Aucun changement de ce type n’a été observé chez les personnes sous antidépresseurs, qui ciblent également les récepteurs de la sérotonine.
Selon Nutt :
Cela confirme nos prédictions initiales et confirme que la psilocybine pourrait être une véritable approche alternative aux traitements de la dépression.
Les résultats font écho à une étude récente de 2020 qui a signalé de façon similaire des changements dans la connectivité du réseau cérébral jusqu’à un mois après une dose unique de psilocybine, mais bien sûr, il faut encore beaucoup de recherches.
Selon le neuroscientifique Robin Carhart-Harris, également du Centre de recherche sur les psychédéliques de l’ICL :
Nous ne savons pas encore combien de temps durent les changements dans l’activité cérébrale observés avec le traitement à la psilocybine et nous devons mener d’autres recherches pour le comprendre.
Nous savons que certaines personnes rechutent, et il se peut qu’après un certain temps, leur cerveau revienne aux schémas d’activité rigides que nous observons dans la dépression.
Bien que ces résultats soient fascinants, surtout pour ceux d’entre nous qui sont aux prises avec des pensées ruminantes, qui gèrent des problèmes de santé mentale ou qui sont simplement curieux de savoir comment notre cerveau fonctionne, nous devons aussi nous rappeler qu’il s’agit des débuts de la recherche, dans laquelle les sujets ont reçu de la psilocybine dans un environnement contrôlé, avec le soutien de professionnels de la santé mentale qui les ont aidés à parler de leurs éventuelles hallucinations.
Il ne s’agit également que d’une interprétation possible, à partir de deux essais de petite taille, mais de grande qualité, de ce qui peut être une expérience qui change profondément la vie et peut être effrayante.
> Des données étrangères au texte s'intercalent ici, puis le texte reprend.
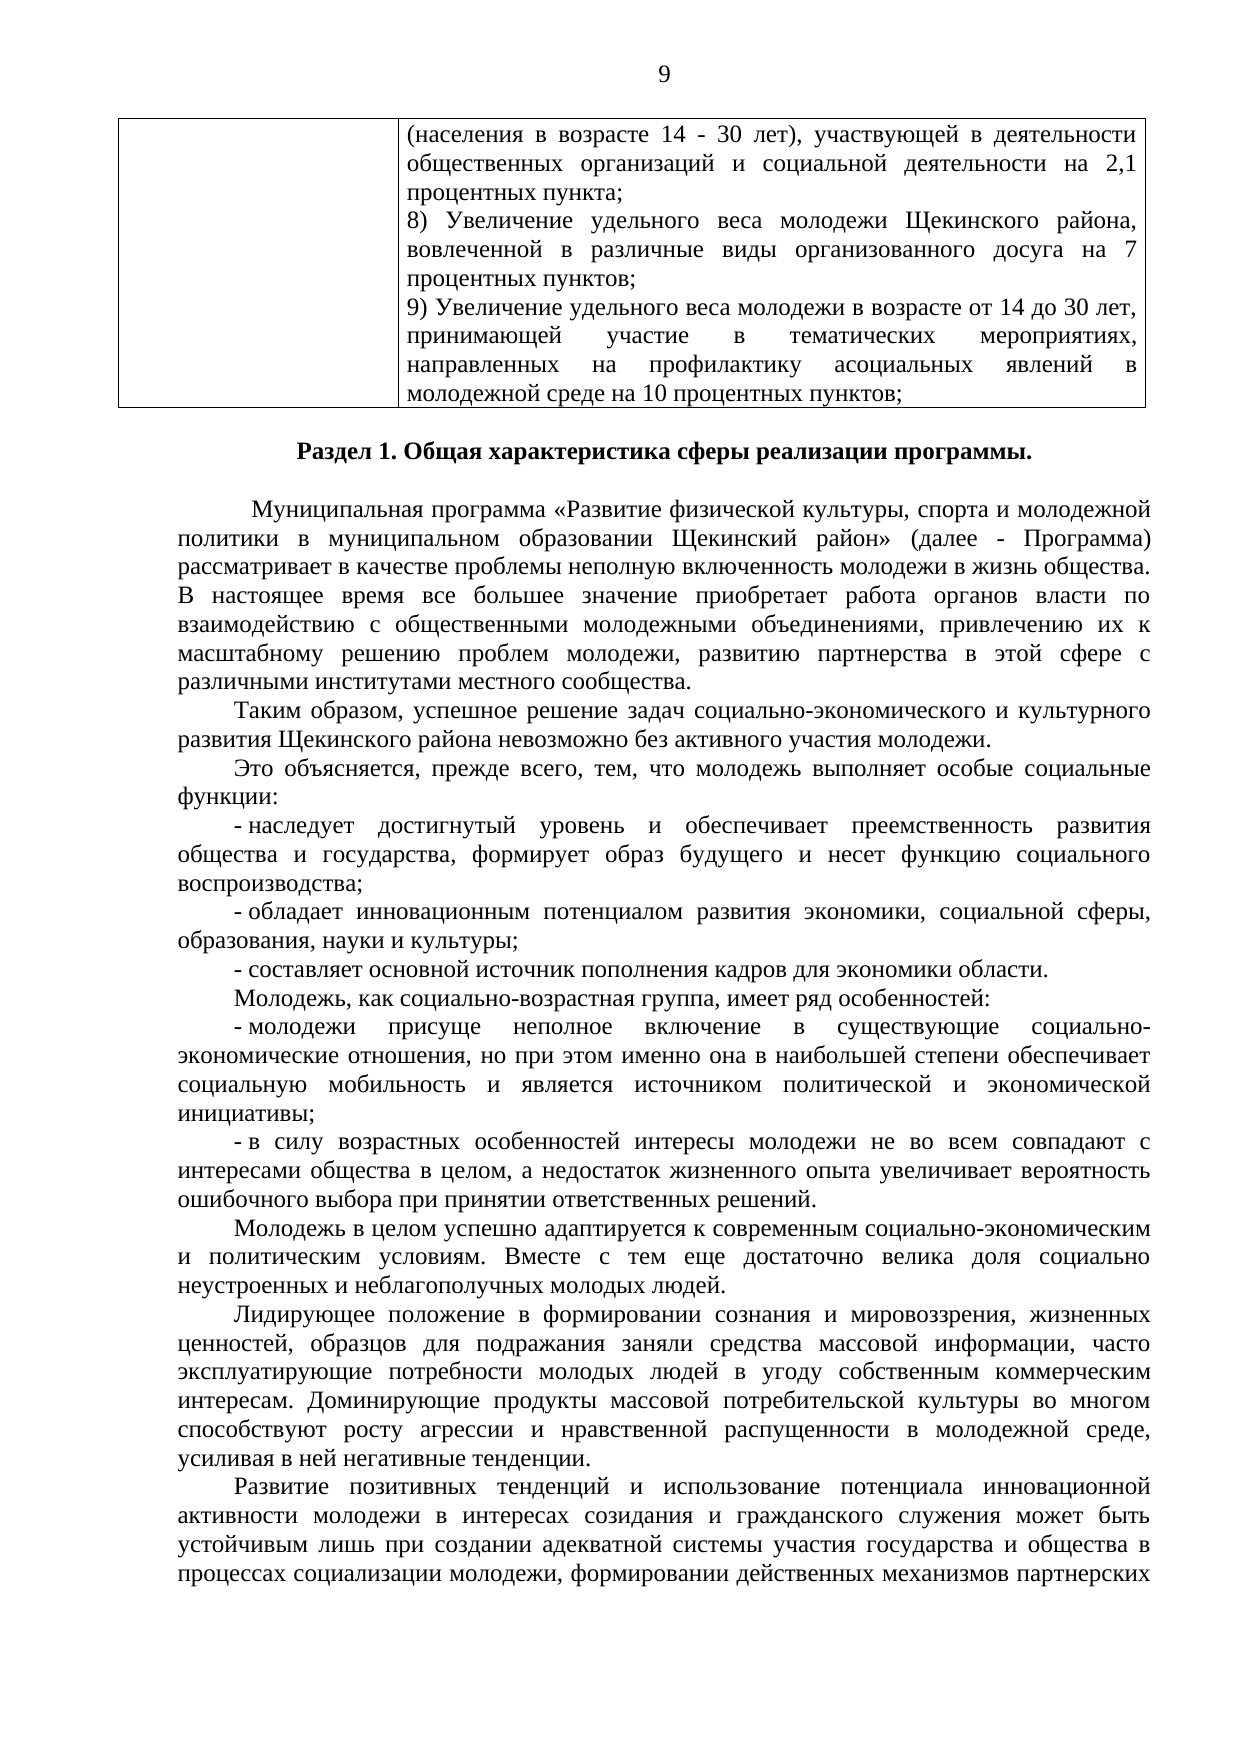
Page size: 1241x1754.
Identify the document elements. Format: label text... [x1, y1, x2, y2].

text Это объясняется, прежде всего, тем, что молодежь выполняет особые социальные функции: [177, 753, 1152, 810]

D’autres études portant sur le fonctionnement de la psilocybine dans le cerveau ont laissé entendre qu’elle pouvait dissoudre l’ego, et nous n’avons pas encore commencé à comprendre pourquoi certaines personnes bénéficient d’une thérapie à la psilocybine et pas d’autres.
De plus, les personnes ayant des antécédents de psychose ont été exclues des essais pour des raisons de sécurité, de sorte qu’il y a malheureusement des personnes qui pourraient ne pas en bénéficier et avoir besoin d’autres soins.
Néanmoins, les chercheurs espèrent que ces résultats jetteront les bases d’autres recherches sur le potentiel de la psilocybine pour traiter d’autres maladies mentales, également marquées par des schémas de pensée rigides.
Pour Carhart-Harris :
L’une des implications passionnantes de nos résultats est que nous avons découvert un mécanisme fondamental par lequel la thérapie psychédélique fonctionne non seulement pour la dépression, mais aussi pour d’autres maladies mentales, comme l’anorexie ou la dépendance. Nous devons maintenant vérifier si c’est le cas, et si c’est le cas, alors nous avons trouvé quelque chose d’important.
L’étude publiée dans Nature Medicine : Increased global integration in the brain after psilocybin therapy for depression et présentée sur le site de l’Imperial College London : Magic mushroom compound increases brain connectivity in people with depression.